PROBLEM TO SOLVE: Set down every entry below exactly as it stands.

TASK INPUTS:
::::

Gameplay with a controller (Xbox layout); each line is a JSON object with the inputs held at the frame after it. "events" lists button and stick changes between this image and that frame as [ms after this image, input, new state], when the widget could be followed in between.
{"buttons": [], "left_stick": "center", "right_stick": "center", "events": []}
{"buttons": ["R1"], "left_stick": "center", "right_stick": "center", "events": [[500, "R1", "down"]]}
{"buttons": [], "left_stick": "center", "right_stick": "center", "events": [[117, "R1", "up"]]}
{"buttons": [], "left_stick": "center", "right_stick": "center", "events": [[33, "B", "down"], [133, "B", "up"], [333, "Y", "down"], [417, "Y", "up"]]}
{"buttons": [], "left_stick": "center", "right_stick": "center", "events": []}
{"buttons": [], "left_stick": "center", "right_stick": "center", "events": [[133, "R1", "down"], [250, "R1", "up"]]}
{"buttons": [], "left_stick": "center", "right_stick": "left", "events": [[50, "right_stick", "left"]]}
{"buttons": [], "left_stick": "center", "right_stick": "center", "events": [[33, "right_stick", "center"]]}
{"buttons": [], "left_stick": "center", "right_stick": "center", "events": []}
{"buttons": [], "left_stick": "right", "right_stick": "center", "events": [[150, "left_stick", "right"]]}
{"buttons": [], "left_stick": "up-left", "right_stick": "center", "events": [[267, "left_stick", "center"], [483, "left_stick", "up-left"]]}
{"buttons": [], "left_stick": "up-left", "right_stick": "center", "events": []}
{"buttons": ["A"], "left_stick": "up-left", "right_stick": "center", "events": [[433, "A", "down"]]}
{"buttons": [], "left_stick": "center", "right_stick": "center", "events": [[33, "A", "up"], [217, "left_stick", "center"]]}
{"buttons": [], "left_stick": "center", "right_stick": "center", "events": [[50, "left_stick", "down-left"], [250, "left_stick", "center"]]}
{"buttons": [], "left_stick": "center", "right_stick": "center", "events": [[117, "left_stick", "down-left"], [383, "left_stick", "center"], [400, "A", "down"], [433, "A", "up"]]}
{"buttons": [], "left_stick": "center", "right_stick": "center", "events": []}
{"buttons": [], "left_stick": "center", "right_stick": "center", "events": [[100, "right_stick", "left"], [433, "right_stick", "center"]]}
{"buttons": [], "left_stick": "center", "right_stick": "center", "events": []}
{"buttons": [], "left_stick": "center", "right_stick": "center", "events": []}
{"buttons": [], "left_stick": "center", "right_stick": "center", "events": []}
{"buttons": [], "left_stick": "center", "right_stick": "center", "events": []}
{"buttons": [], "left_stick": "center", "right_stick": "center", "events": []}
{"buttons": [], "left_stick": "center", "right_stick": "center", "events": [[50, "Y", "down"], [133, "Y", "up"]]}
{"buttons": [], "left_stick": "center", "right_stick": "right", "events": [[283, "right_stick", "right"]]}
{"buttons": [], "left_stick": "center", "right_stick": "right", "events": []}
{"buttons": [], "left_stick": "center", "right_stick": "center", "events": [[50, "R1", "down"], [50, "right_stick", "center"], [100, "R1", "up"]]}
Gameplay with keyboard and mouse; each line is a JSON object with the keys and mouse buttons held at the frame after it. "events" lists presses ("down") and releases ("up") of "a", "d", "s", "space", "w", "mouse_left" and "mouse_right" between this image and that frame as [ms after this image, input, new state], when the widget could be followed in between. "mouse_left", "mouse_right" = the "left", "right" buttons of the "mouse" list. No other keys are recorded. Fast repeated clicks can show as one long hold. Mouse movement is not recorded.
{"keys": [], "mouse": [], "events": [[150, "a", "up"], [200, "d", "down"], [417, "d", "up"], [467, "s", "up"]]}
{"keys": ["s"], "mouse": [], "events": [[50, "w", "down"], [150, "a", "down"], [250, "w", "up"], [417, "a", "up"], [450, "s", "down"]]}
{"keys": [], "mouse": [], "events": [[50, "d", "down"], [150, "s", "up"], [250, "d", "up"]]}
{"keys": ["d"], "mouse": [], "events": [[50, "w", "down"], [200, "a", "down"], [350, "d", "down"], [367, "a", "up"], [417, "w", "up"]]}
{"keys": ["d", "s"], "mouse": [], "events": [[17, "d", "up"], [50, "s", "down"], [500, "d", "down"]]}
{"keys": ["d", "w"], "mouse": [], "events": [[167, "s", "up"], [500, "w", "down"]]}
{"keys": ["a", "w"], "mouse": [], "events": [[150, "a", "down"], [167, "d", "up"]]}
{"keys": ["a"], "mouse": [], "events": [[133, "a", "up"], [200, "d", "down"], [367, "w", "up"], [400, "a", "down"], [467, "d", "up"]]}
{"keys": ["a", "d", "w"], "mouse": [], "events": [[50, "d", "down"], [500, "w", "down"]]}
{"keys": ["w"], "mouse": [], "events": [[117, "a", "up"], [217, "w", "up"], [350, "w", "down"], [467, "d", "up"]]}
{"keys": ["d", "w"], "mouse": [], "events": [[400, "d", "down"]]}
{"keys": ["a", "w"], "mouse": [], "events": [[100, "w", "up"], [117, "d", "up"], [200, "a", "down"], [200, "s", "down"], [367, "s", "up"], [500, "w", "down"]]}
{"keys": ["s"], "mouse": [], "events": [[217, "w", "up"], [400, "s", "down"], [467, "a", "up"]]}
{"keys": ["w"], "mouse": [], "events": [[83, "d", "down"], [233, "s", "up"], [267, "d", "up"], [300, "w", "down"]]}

::::

TASK SOLUTION:
Gameplay with a controller (Xbox layout); each line is a JSON object with the inputs held at the frame after it. "events" lists button and stick changes between this image and that frame as [ms after this image, input, new state], when the widget could be followed in between.
{"buttons": [], "left_stick": "center", "right_stick": "center", "events": []}
{"buttons": ["R1"], "left_stick": "center", "right_stick": "center", "events": [[500, "R1", "down"]]}
{"buttons": [], "left_stick": "center", "right_stick": "center", "events": [[117, "R1", "up"]]}
{"buttons": [], "left_stick": "center", "right_stick": "center", "events": [[33, "B", "down"], [133, "B", "up"], [333, "Y", "down"], [417, "Y", "up"]]}
{"buttons": [], "left_stick": "center", "right_stick": "center", "events": []}
{"buttons": [], "left_stick": "center", "right_stick": "center", "events": [[133, "R1", "down"], [250, "R1", "up"]]}
{"buttons": [], "left_stick": "center", "right_stick": "left", "events": [[50, "right_stick", "left"]]}
{"buttons": [], "left_stick": "center", "right_stick": "center", "events": [[33, "right_stick", "center"]]}
{"buttons": [], "left_stick": "center", "right_stick": "center", "events": []}
{"buttons": [], "left_stick": "right", "right_stick": "center", "events": [[150, "left_stick", "right"]]}
{"buttons": [], "left_stick": "up-left", "right_stick": "center", "events": [[267, "left_stick", "center"], [483, "left_stick", "up-left"]]}
{"buttons": [], "left_stick": "up-left", "right_stick": "center", "events": []}
{"buttons": ["A"], "left_stick": "up-left", "right_stick": "center", "events": [[433, "A", "down"]]}
{"buttons": [], "left_stick": "center", "right_stick": "center", "events": [[33, "A", "up"], [217, "left_stick", "center"]]}
{"buttons": [], "left_stick": "center", "right_stick": "center", "events": [[50, "left_stick", "down-left"], [250, "left_stick", "center"]]}
{"buttons": [], "left_stick": "center", "right_stick": "center", "events": [[117, "left_stick", "down-left"], [383, "left_stick", "center"], [400, "A", "down"], [433, "A", "up"]]}
{"buttons": [], "left_stick": "center", "right_stick": "center", "events": []}
{"buttons": [], "left_stick": "center", "right_stick": "center", "events": [[100, "right_stick", "left"], [433, "right_stick", "center"]]}
{"buttons": [], "left_stick": "center", "right_stick": "center", "events": []}
{"buttons": [], "left_stick": "center", "right_stick": "center", "events": []}
{"buttons": [], "left_stick": "center", "right_stick": "center", "events": []}
{"buttons": [], "left_stick": "center", "right_stick": "center", "events": []}
{"buttons": [], "left_stick": "center", "right_stick": "center", "events": []}
{"buttons": [], "left_stick": "center", "right_stick": "center", "events": [[50, "Y", "down"], [133, "Y", "up"]]}
{"buttons": [], "left_stick": "center", "right_stick": "right", "events": [[283, "right_stick", "right"]]}
{"buttons": [], "left_stick": "center", "right_stick": "right", "events": []}
{"buttons": [], "left_stick": "center", "right_stick": "center", "events": [[50, "R1", "down"], [50, "right_stick", "center"], [100, "R1", "up"]]}
Gameplay with keyboard and mouse; each line is a JSON object with the keys and mouse buttons held at the frame after it. "events" lists presses ("down") and releases ("up") of "a", "d", "s", "space", "w", "mouse_left" and "mouse_right" between this image and that frame as [ms after this image, input, new state], when the widget could be followed in between. "mouse_left", "mouse_right" = the "left", "right" buttons of the "mouse" list. No other keys are recorded. Fast repeated clicks can show as one long hold. Mouse movement is not recorded.
{"keys": [], "mouse": [], "events": [[150, "a", "up"], [200, "d", "down"], [417, "d", "up"], [467, "s", "up"]]}
{"keys": ["s"], "mouse": [], "events": [[50, "w", "down"], [150, "a", "down"], [250, "w", "up"], [417, "a", "up"], [450, "s", "down"]]}
{"keys": [], "mouse": [], "events": [[50, "d", "down"], [150, "s", "up"], [250, "d", "up"]]}
{"keys": ["d"], "mouse": [], "events": [[50, "w", "down"], [200, "a", "down"], [350, "d", "down"], [367, "a", "up"], [417, "w", "up"]]}
{"keys": ["d", "s"], "mouse": [], "events": [[17, "d", "up"], [50, "s", "down"], [500, "d", "down"]]}
{"keys": ["d", "w"], "mouse": [], "events": [[167, "s", "up"], [500, "w", "down"]]}
{"keys": ["a", "w"], "mouse": [], "events": [[150, "a", "down"], [167, "d", "up"]]}
{"keys": ["a"], "mouse": [], "events": [[133, "a", "up"], [200, "d", "down"], [367, "w", "up"], [400, "a", "down"], [467, "d", "up"]]}
{"keys": ["a", "d", "w"], "mouse": [], "events": [[50, "d", "down"], [500, "w", "down"]]}
{"keys": ["w"], "mouse": [], "events": [[117, "a", "up"], [217, "w", "up"], [350, "w", "down"], [467, "d", "up"]]}
{"keys": ["d", "w"], "mouse": [], "events": [[400, "d", "down"]]}
{"keys": ["a", "w"], "mouse": [], "events": [[100, "w", "up"], [117, "d", "up"], [200, "a", "down"], [200, "s", "down"], [367, "s", "up"], [500, "w", "down"]]}
{"keys": ["s"], "mouse": [], "events": [[217, "w", "up"], [400, "s", "down"], [467, "a", "up"]]}
{"keys": ["w"], "mouse": [], "events": [[83, "d", "down"], [233, "s", "up"], [267, "d", "up"], [300, "w", "down"]]}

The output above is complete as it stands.